(November 21, 2005) Hear the audio version
Last Sunday I did something unusual for me, the mother of the house. I took care of myself. This is how it happened: the night before I’d been suddenly stricken with a nasty ailment. When I crawled into bed I felt like a cartoon character at the North Pole: my teeth would not stop chattering. Every bone and muscle ached. I lay awake most of the night, shivering and listening to the transistor radio under my pillow.
So on Sunday I dozed on the couch while meals were prepared and eaten. I missed my volunteer stint at the bookstore. My husband took our teenage daughter to her soccer game. She had an assist on the winning goal without my cheering her on. The dog didn’t go nuts without his daily walk. In short, my family and the community carried on quite nicely without me.
I’m not used to putting myself first. I’m the mom, after all, who knows best how to toast the bread, who keeps track of orthodontist appointments and the whereabouts of P.E. clothes and wake-up times and how to put on the dog’s new collar. Like so many mothers, I consider myself indispensable, even though: a) I am not; and b) my husband is perfectly able – and willing – to take on the tasks I always assume for myself. Some feminist! I’m acting like it’s 1955, not 2005. And as an active member of the sandwich generation, I also help take care of my parents. So when I was in charge of their move to a retirement home in August, I thought I didn’t have time to be sick and delayed going to the doctor until I required massive doses of antibiotics, two days in the hospital, and weeks of recovery before I felt like myself again.

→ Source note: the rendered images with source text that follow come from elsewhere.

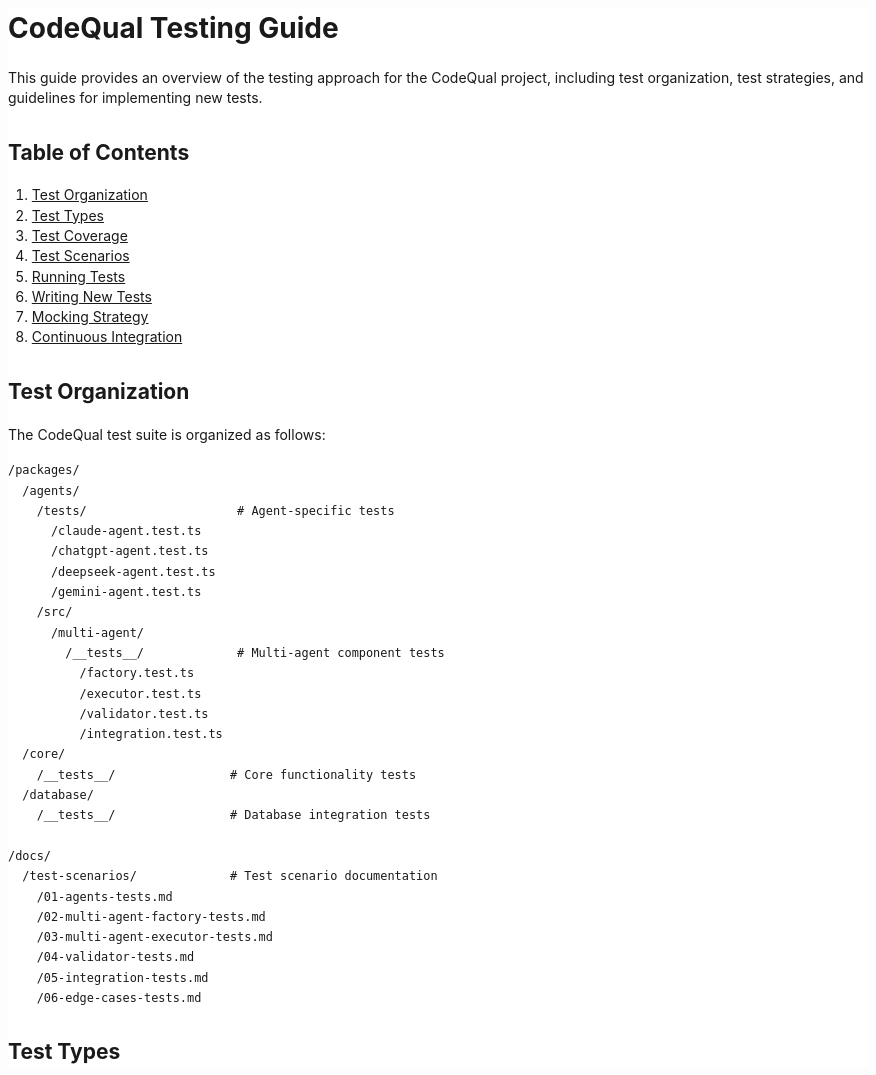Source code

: # CodeQual Testing Guide

This guide provides an overview of the testing approach for the CodeQual project, including test organization, test strategies, and guidelines for implementing new tests.

## Table of Contents

1. [Test Organization](#test-organization)
2. [Test Types](#test-types)
3. [Test Coverage](#test-coverage)
4. [Test Scenarios](#test-scenarios)
5. [Running Tests](#running-tests)
6. [Writing New Tests](#writing-new-tests)
7. [Mocking Strategy](#mocking-strategy)
8. [Continuous Integration](#continuous-integration)

## Test Organization

The CodeQual test suite is organized as follows:

```
/packages/
  /agents/
    /tests/                     # Agent-specific tests
      /claude-agent.test.ts
      /chatgpt-agent.test.ts
      /deepseek-agent.test.ts
      /gemini-agent.test.ts
    /src/
      /multi-agent/
        /__tests__/             # Multi-agent component tests
          /factory.test.ts
          /executor.test.ts
          /validator.test.ts
          /integration.test.ts
  /core/
    /__tests__/                # Core functionality tests
  /database/
    /__tests__/                # Database integration tests
      
/docs/
  /test-scenarios/             # Test scenario documentation
    /01-agents-tests.md
    /02-multi-agent-factory-tests.md
    /03-multi-agent-executor-tests.md
    /04-validator-tests.md
    /05-integration-tests.md
    /06-edge-cases-tests.md
```

## Test Types
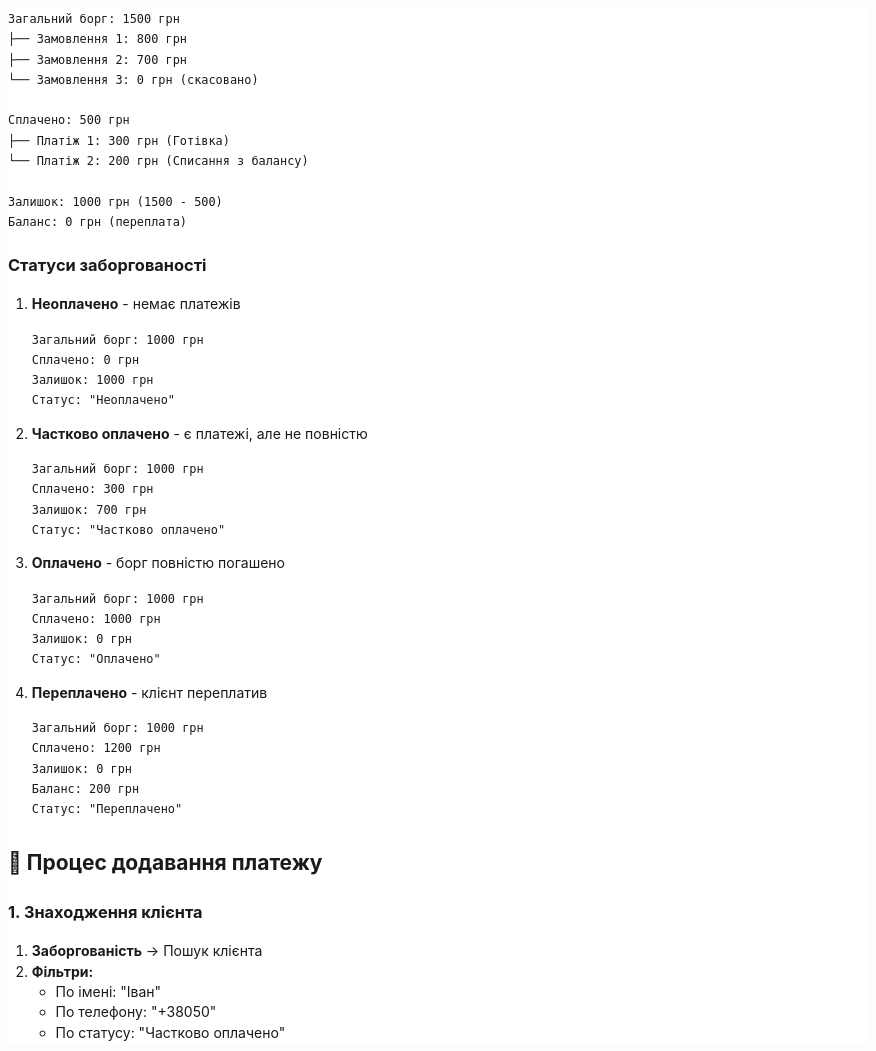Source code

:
 ```
Загальний борг: 1500 грн
├── Замовлення 1: 800 грн
├── Замовлення 2: 700 грн
└── Замовлення 3: 0 грн (скасовано)

Сплачено: 500 грн
├── Платіж 1: 300 грн (Готівка)
└── Платіж 2: 200 грн (Списання з балансу)

Залишок: 1000 грн (1500 - 500)
Баланс: 0 грн (переплата)
```

### Статуси заборгованості

1. **Неоплачено** - немає платежів
   ```
   Загальний борг: 1000 грн
   Сплачено: 0 грн
   Залишок: 1000 грн
   Статус: "Неоплачено"
   ```

2. **Частково оплачено** - є платежі, але не повністю
   ```
   Загальний борг: 1000 грн
   Сплачено: 300 грн
   Залишок: 700 грн
   Статус: "Частково оплачено"
   ```

3. **Оплачено** - борг повністю погашено
   ```
   Загальний борг: 1000 грн
   Сплачено: 1000 грн
   Залишок: 0 грн
   Статус: "Оплачено"
   ```

4. **Переплачено** - клієнт переплатив
   ```
   Загальний борг: 1000 грн
   Сплачено: 1200 грн
   Залишок: 0 грн
   Баланс: 200 грн
   Статус: "Переплачено"
   ```

## 🔄 Процес додавання платежу

### 1. Знаходження клієнта

1. **Заборгованість** → Пошук клієнта
2. **Фільтри:**
   - По імені: "Іван"
   - По телефону: "+38050"
   - По статусу: "Частково оплачено"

Too bad it took a hospital stay to make me change my ways. It was only then that I realized I’d been setting a pretty poor example for my daughters by always putting everyone else’s needs far ahead of mine. But it’s hard to overcome the instincts I swear are imbedded on that second X chromosome. I’m still learning. That day on the couch, though, was precisely what I needed. By Monday I was able to get up and make my daughter’s chai tea just as she likes it. My husband fixed her breakfast and lunch.
With a Perspective, I’m Debbie Duncan.